→ Stored dataset items
▬▬▬▬▬▬

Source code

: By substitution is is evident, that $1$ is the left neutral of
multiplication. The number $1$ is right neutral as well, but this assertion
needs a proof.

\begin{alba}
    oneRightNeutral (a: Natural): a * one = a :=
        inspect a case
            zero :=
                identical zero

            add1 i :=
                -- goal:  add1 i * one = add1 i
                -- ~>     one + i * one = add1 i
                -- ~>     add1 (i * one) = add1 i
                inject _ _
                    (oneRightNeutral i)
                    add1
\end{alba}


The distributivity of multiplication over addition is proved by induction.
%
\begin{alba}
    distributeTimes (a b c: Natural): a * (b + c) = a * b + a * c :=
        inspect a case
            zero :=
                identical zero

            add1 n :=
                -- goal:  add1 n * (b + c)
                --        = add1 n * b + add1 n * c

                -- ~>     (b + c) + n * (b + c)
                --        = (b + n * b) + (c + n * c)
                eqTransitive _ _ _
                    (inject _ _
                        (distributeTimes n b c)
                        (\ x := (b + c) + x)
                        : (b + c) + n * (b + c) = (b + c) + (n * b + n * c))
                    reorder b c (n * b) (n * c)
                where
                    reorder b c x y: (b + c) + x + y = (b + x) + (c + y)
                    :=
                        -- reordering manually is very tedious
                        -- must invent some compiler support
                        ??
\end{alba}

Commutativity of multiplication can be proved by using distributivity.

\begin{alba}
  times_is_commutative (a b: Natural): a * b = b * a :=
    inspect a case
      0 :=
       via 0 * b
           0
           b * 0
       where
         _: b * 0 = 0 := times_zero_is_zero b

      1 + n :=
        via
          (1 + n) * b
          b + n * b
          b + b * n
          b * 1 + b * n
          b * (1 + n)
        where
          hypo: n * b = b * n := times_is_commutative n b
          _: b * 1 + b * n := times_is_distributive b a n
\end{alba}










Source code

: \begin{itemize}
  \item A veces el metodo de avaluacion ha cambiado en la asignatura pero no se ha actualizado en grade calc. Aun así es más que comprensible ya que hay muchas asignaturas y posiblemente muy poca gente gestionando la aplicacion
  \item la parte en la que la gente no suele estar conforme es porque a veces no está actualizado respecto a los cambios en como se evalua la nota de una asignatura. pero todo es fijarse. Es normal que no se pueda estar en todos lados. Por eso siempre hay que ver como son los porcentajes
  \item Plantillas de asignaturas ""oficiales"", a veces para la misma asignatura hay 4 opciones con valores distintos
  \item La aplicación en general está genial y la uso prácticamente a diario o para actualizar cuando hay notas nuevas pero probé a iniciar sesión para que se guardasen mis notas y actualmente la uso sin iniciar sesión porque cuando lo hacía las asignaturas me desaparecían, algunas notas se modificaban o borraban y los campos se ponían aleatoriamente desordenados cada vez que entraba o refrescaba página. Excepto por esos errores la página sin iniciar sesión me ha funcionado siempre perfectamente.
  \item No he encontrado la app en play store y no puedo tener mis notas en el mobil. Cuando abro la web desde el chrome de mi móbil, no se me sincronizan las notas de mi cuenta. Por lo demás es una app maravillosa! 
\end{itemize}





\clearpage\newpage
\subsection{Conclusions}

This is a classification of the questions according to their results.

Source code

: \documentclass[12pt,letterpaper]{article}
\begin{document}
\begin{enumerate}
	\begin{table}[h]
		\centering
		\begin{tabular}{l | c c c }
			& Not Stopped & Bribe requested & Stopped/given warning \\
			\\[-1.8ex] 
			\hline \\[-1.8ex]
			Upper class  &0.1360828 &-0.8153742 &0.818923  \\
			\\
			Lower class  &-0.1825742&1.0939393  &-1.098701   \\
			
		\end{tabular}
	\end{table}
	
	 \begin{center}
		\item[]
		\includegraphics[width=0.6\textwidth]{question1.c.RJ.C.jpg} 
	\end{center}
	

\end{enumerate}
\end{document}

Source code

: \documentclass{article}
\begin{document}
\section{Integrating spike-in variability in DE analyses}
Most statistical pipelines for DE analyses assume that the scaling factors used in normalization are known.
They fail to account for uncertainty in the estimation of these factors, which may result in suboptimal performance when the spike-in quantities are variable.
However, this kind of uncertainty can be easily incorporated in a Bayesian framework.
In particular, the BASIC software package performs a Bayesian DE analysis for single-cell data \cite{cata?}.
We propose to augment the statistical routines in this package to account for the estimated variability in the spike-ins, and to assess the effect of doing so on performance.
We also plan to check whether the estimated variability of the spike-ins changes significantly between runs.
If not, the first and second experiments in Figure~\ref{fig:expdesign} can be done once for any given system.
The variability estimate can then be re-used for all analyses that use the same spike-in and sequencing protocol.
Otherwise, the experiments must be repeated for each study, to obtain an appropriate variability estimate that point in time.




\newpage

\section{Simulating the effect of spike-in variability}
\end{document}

▬▬▬▬▬▬

→ YOUR TASK
For the word "para", tally the lines above that hold it and answer with the number alone.

→ SOLUTION TO THIS TASK
2